Yeah. So you have people entering the world and people exiting the world in your place of business, and it is your business to take care of that and make sure that there's a lot of dignity, and that people are well taken care of. So it is a sacred privilege. It's a sacred trust. And not everybody should be doing health care. But the people that do do it, they need to make sure that they're up for that challenge. And so that's one of the things I try and impart with my students.

And then I get to teach, just general organizational behavior as well in leadership courses. And then I often talk about making sure that we take care of people, that regardless of whatever industry you're in, whatever you're doing, if you're leading people, you're affecting lives. And that that doesn't stop at 5:00. What you did that day impacts not just the employee, but it impacts family. It impacts a whole lot of other people and other relationships. So are you elevating?

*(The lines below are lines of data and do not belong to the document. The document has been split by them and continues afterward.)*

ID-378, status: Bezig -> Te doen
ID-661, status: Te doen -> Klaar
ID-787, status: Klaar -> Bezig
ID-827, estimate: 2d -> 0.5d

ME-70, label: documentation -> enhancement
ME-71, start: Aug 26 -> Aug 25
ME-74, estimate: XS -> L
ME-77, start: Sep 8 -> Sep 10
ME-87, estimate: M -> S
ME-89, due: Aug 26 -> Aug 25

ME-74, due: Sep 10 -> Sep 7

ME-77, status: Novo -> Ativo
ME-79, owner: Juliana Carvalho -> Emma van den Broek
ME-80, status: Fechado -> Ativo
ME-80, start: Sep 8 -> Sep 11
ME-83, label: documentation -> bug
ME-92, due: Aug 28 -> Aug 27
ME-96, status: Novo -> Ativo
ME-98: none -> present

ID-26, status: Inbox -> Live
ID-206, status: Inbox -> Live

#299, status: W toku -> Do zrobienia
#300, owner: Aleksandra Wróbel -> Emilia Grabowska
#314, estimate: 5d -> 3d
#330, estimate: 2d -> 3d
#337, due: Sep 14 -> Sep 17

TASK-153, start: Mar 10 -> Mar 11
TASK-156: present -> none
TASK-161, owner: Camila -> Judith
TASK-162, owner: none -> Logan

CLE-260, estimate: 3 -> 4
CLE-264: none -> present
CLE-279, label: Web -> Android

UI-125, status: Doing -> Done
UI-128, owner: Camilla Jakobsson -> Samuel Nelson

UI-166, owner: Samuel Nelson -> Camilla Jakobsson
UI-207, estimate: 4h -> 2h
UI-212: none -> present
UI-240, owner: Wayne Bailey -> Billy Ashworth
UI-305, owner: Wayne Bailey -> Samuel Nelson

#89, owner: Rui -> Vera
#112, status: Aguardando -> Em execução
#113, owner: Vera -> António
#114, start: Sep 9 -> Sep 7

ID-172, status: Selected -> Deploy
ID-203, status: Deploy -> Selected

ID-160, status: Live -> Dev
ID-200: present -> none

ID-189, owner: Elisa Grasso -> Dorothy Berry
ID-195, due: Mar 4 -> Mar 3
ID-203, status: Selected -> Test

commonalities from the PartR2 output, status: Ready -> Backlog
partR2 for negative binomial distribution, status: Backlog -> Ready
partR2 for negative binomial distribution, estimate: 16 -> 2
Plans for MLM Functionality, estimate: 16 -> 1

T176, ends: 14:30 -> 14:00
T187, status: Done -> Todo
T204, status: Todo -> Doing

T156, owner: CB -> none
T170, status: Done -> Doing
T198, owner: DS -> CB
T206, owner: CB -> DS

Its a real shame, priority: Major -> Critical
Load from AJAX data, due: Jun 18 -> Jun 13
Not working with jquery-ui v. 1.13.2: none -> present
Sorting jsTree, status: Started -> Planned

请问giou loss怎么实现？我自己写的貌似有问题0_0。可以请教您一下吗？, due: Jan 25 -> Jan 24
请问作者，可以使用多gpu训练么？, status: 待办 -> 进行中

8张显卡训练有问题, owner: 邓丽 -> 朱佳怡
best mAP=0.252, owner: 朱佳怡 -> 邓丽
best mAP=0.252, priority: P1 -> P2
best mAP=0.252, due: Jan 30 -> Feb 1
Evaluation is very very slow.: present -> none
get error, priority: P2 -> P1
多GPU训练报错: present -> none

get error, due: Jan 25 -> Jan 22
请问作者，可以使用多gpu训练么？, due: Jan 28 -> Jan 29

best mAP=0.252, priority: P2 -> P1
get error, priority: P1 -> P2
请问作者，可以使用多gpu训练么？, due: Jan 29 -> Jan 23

Let's hope you're elevating and making the world a better place. As soon as you have any input or power, make sure you're wielding it for good. I would have to guess that even if you were in the tech industry or you were in something purely where most are there just to make money, I have a hard time believing that you still wouldn't make it about lifting people's lives and feeling like it is a sacred trust to make people's lives better.

I think that's a core value that seems to be shining through what you do. So yeah, no, it is a real honor and privilege to be able to, to talk with you today. It's been my honor and privilege it has been awesome. Thank you for for taking the time to talk to me. Everyone, we look forward to seeing you next time. After this, we'll share with you some mini workshops where we break down some of the things Dana shared with us today.

Put some practical daily tips of how you can put these things into practice, and we look forward to following and seeing all these wonderful people you're mentoring up to change the whole health care business. So thank you for doing that. Thank you. Thank you.